This is missing adapting the docs stuff to the new gossip dispatcher. Other than that I think it is good to go.

rklaehn avatar Jun 06 '24 09:06 rklaehn

Also at least a smoke test for the gossip client API would be good so that we don't break things.

Frando avatar Jun 07 '24 09:06 Frando

@Frando I have added a test. It seems to work, now that I have added the ability to tell the endpoint about node addrs (see https://github.com/n0-computer/iroh/pull/2433 ).

I think this kind of test is nice, because it forces us to make the client API sufficiently rich that you can do tests with it. Also it is much less likely to fluke out than a full cli type tests.

But - do you think this test for gossip will reliably work? I am connecting two nodes and then send a msg from one to the next. Can there be a situation where I send the message too early and it gets lost?

rklaehn avatar Jul 01 '24 12:07 rklaehn

But - do you think this test for gossip will reliably work? I am connecting two nodes and then send a msg from one to the next. Can there be a situation where I send the message too early and it gets lost?

Yes, Gossip::join is awaited here, and that waits for at least one neighbor to come up before completing.

So the remaining TODO is to merge the two dispatchers (in dispatcher.rs and net.rs) so that messages flow only over a single channel and not two. We should do this, but IMO it can also happen in a followup.

Frando avatar Jul 05 '24 06:07 Frando

_Set of tasks:_
- a) According to the discussion, what does Gossip::join wait for before it completes?
- b) Print the part of the discussion between "This is missing" and "(see https://github.com/n0-computer/iroh/pull/2433 ).", inclusive.

Dataset entries:
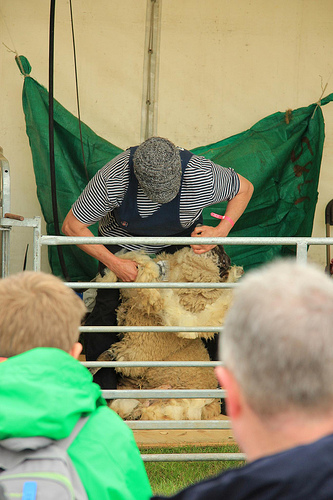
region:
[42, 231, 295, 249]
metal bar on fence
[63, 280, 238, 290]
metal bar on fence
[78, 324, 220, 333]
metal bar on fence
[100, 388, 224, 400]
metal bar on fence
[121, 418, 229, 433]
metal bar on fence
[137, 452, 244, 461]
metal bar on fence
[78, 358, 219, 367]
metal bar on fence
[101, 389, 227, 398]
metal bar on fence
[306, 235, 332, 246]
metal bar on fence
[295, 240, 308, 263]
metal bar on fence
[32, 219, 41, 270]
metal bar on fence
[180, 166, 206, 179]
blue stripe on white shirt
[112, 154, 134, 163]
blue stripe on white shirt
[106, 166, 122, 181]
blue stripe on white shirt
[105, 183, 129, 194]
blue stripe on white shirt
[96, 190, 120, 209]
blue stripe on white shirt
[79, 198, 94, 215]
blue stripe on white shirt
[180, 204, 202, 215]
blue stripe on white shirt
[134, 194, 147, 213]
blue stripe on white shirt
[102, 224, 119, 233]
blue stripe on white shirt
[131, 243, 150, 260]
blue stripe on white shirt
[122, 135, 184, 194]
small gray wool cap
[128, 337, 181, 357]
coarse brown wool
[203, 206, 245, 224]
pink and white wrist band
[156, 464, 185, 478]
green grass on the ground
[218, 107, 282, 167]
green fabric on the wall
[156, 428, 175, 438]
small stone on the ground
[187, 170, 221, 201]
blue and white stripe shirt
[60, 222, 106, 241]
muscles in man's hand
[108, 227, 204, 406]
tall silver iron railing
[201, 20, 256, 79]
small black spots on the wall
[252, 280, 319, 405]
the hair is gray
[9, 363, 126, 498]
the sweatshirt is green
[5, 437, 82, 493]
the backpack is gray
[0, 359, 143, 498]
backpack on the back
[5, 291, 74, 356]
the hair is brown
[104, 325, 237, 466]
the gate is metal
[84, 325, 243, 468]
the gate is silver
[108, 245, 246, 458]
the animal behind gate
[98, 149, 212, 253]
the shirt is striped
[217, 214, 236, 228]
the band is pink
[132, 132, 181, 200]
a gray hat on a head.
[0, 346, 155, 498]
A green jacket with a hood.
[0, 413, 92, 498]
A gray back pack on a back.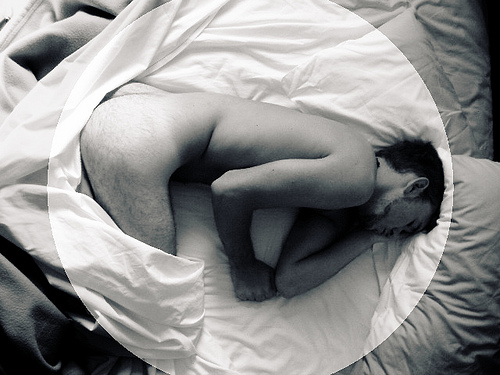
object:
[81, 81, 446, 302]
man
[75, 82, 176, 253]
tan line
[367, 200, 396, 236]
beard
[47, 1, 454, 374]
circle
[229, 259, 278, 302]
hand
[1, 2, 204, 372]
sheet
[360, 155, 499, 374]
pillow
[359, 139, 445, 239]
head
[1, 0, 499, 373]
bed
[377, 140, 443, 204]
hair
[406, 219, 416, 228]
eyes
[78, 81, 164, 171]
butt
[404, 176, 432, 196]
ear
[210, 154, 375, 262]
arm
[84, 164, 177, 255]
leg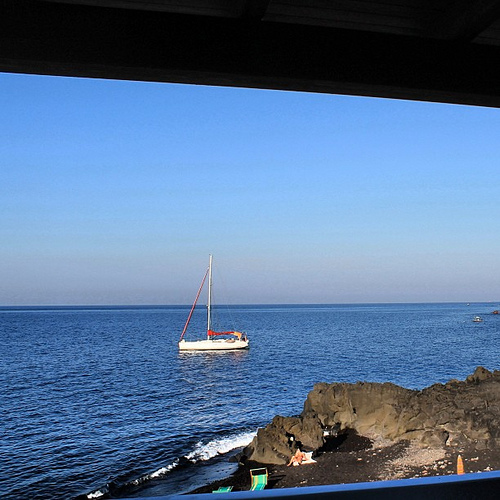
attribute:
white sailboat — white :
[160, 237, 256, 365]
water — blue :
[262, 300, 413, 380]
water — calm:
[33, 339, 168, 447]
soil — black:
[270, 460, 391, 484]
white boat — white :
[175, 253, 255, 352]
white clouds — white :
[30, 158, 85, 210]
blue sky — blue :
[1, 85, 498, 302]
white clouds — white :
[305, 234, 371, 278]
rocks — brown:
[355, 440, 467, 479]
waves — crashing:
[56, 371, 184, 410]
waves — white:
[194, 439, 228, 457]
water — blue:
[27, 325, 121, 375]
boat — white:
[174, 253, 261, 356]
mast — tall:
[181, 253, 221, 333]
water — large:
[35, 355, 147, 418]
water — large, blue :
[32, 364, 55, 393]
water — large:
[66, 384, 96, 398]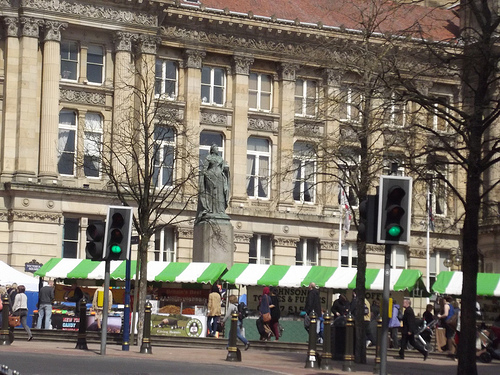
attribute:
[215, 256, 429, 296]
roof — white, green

_Answers to each task:_
- a) It waits for at least one neighbor to come up.

- b)
This is missing adapting the docs stuff to the new gossip dispatcher. Other than that I think it is good to go.

rklaehn avatar Jun 06 '24 09:06 rklaehn

Also at least a smoke test for the gossip client API would be good so that we don't break things.

Frando avatar Jun 07 '24 09:06 Frando

@Frando I have added a test. It seems to work, now that I have added the ability to tell the endpoint about node addrs (see https://github.com/n0-computer/iroh/pull/2433 ).